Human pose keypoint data

* * * *

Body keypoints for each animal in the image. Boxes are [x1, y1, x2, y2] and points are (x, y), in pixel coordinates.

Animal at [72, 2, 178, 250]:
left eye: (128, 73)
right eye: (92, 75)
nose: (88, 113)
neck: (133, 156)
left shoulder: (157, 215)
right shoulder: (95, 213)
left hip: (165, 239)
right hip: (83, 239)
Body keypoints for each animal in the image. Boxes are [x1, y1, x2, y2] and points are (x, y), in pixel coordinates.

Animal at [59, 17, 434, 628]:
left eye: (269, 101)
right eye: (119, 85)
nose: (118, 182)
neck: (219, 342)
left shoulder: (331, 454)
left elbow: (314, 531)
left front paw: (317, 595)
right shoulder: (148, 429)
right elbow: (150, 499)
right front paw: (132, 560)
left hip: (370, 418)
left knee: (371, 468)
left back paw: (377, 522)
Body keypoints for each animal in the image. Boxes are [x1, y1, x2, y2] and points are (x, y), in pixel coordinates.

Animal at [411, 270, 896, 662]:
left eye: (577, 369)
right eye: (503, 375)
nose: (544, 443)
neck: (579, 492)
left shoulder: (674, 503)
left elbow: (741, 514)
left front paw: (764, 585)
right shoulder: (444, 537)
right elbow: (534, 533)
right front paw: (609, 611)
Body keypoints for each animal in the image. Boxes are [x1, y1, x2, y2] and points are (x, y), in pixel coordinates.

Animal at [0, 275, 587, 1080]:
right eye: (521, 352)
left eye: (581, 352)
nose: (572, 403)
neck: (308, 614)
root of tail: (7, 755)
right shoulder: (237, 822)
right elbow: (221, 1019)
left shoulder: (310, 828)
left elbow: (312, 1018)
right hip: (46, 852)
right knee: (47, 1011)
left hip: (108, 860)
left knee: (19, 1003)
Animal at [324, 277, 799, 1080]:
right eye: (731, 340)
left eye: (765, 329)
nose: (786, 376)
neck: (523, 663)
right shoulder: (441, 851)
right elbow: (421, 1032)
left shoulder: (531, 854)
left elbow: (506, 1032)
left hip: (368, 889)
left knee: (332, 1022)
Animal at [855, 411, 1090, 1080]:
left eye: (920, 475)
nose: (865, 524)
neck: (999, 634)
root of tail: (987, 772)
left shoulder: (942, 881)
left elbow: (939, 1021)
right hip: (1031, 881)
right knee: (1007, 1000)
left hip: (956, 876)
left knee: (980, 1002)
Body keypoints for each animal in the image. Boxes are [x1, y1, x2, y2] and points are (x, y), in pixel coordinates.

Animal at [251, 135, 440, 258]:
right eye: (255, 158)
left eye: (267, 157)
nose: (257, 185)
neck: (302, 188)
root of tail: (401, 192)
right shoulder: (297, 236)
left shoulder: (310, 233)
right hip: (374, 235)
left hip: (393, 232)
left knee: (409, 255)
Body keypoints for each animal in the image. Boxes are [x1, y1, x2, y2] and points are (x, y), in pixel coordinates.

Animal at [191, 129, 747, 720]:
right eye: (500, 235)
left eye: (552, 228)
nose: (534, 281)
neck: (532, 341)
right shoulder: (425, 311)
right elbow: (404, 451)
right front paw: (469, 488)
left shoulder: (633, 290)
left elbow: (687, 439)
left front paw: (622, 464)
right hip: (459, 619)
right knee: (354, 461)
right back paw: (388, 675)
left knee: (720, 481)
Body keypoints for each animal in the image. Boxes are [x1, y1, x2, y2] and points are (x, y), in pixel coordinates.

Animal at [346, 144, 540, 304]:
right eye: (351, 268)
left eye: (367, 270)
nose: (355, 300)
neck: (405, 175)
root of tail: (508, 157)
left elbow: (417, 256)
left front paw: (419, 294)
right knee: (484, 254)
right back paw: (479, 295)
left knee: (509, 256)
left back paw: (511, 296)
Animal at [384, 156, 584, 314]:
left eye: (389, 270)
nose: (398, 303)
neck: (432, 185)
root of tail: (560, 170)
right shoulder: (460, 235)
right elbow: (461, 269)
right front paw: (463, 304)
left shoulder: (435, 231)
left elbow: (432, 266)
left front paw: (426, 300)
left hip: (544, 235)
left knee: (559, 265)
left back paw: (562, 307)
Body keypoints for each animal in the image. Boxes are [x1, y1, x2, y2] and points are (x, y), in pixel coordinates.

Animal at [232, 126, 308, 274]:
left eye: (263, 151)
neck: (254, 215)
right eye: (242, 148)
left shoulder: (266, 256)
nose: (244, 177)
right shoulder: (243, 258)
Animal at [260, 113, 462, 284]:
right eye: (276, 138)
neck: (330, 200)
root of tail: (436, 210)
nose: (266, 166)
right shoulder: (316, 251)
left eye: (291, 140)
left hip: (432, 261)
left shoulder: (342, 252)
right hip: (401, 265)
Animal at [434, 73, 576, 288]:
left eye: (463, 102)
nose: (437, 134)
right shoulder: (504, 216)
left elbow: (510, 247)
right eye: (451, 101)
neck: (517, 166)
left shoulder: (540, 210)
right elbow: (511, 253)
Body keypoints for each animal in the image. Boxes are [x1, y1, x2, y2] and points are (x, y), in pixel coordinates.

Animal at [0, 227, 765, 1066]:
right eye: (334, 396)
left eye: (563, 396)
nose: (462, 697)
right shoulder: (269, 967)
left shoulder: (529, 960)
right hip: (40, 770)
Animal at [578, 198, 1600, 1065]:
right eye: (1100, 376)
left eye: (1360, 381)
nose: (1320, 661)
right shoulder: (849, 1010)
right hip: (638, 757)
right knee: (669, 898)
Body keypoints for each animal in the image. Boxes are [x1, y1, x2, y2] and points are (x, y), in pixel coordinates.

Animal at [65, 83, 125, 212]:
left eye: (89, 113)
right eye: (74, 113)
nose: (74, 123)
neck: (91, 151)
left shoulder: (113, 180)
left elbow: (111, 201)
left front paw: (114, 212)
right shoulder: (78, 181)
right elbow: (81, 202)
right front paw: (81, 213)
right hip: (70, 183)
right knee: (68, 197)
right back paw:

* * * *

Work to complete
Take the lines above from the one containing "left eye: (1360, 381)" down to the one containing "right eye: (74, 113)", and transcribe them exactly, both ends included.

Reply
left eye: (1360, 381)
nose: (1320, 661)
right shoulder: (849, 1010)
right hip: (638, 757)
right knee: (669, 898)
Body keypoints for each animal in the image. Boxes are [x1, y1, x2, y2] and points are (x, y), in pixel coordinates.

Animal at [65, 83, 125, 212]:
left eye: (89, 113)
right eye: (74, 113)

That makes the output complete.